Stored data entries:
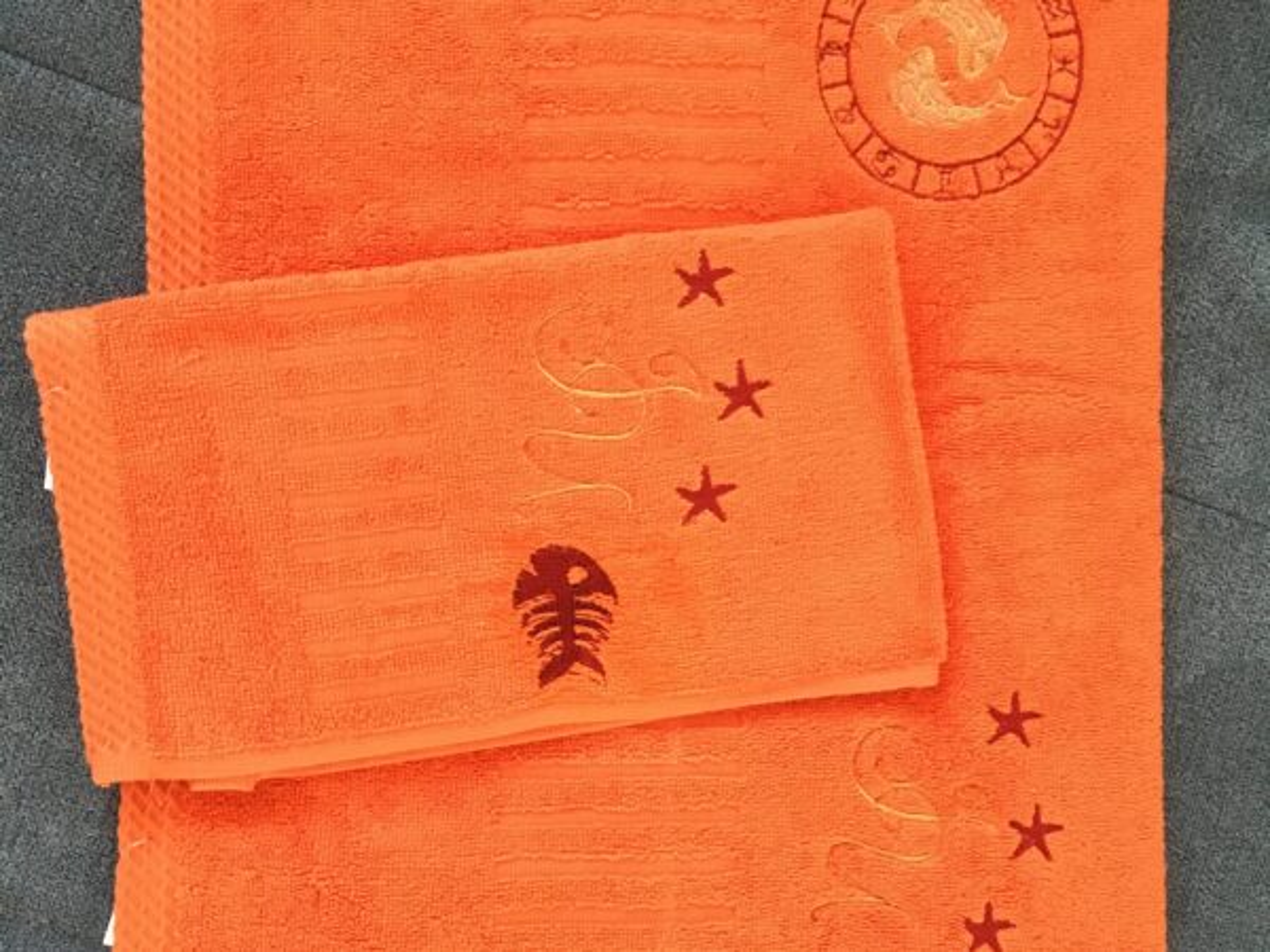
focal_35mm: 29
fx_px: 1064
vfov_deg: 48.2
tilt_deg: -82.0
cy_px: 476
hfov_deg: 61.7
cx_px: 635
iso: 200
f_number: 2.2
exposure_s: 1/25
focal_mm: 4.15
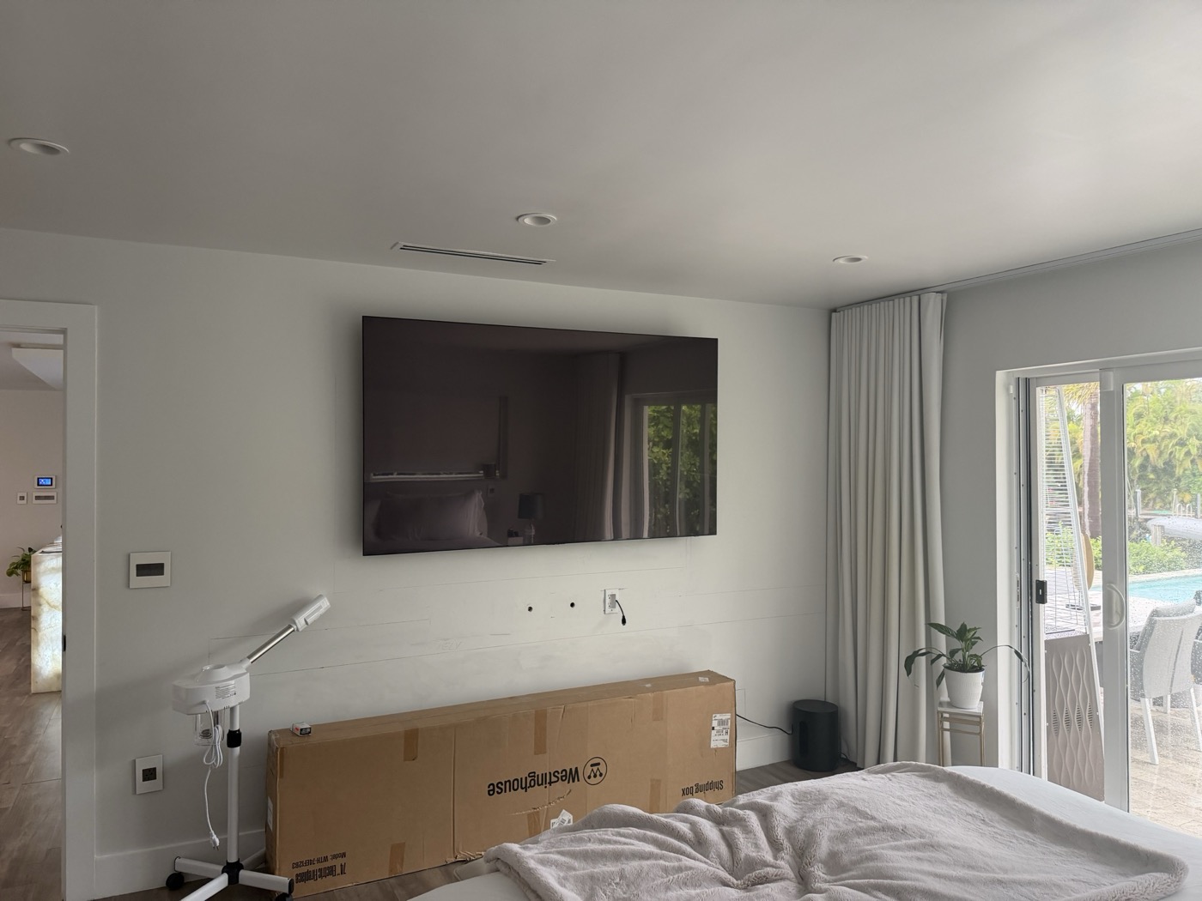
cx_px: 601
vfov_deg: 56.8
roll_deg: -1.2
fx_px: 833
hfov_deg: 71.6
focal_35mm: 24
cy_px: 450
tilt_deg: +1.0
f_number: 1.78
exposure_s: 1/120
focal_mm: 6.76
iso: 200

TASK ITEM:
Please write out, word for word, each line from the one with "vfov_deg: 48.2" to the last line of the data, keeping both ends and omitting pictures.

TASK ANSWER:
vfov_deg: 48.2
tilt_deg: -82.0
cy_px: 476
hfov_deg: 61.7
cx_px: 635
iso: 200
f_number: 2.2
exposure_s: 1/25
focal_mm: 4.15
cx_px: 601
vfov_deg: 56.8
roll_deg: -1.2
fx_px: 833
hfov_deg: 71.6
focal_35mm: 24
cy_px: 450
tilt_deg: +1.0
f_number: 1.78
exposure_s: 1/120
focal_mm: 6.76
iso: 200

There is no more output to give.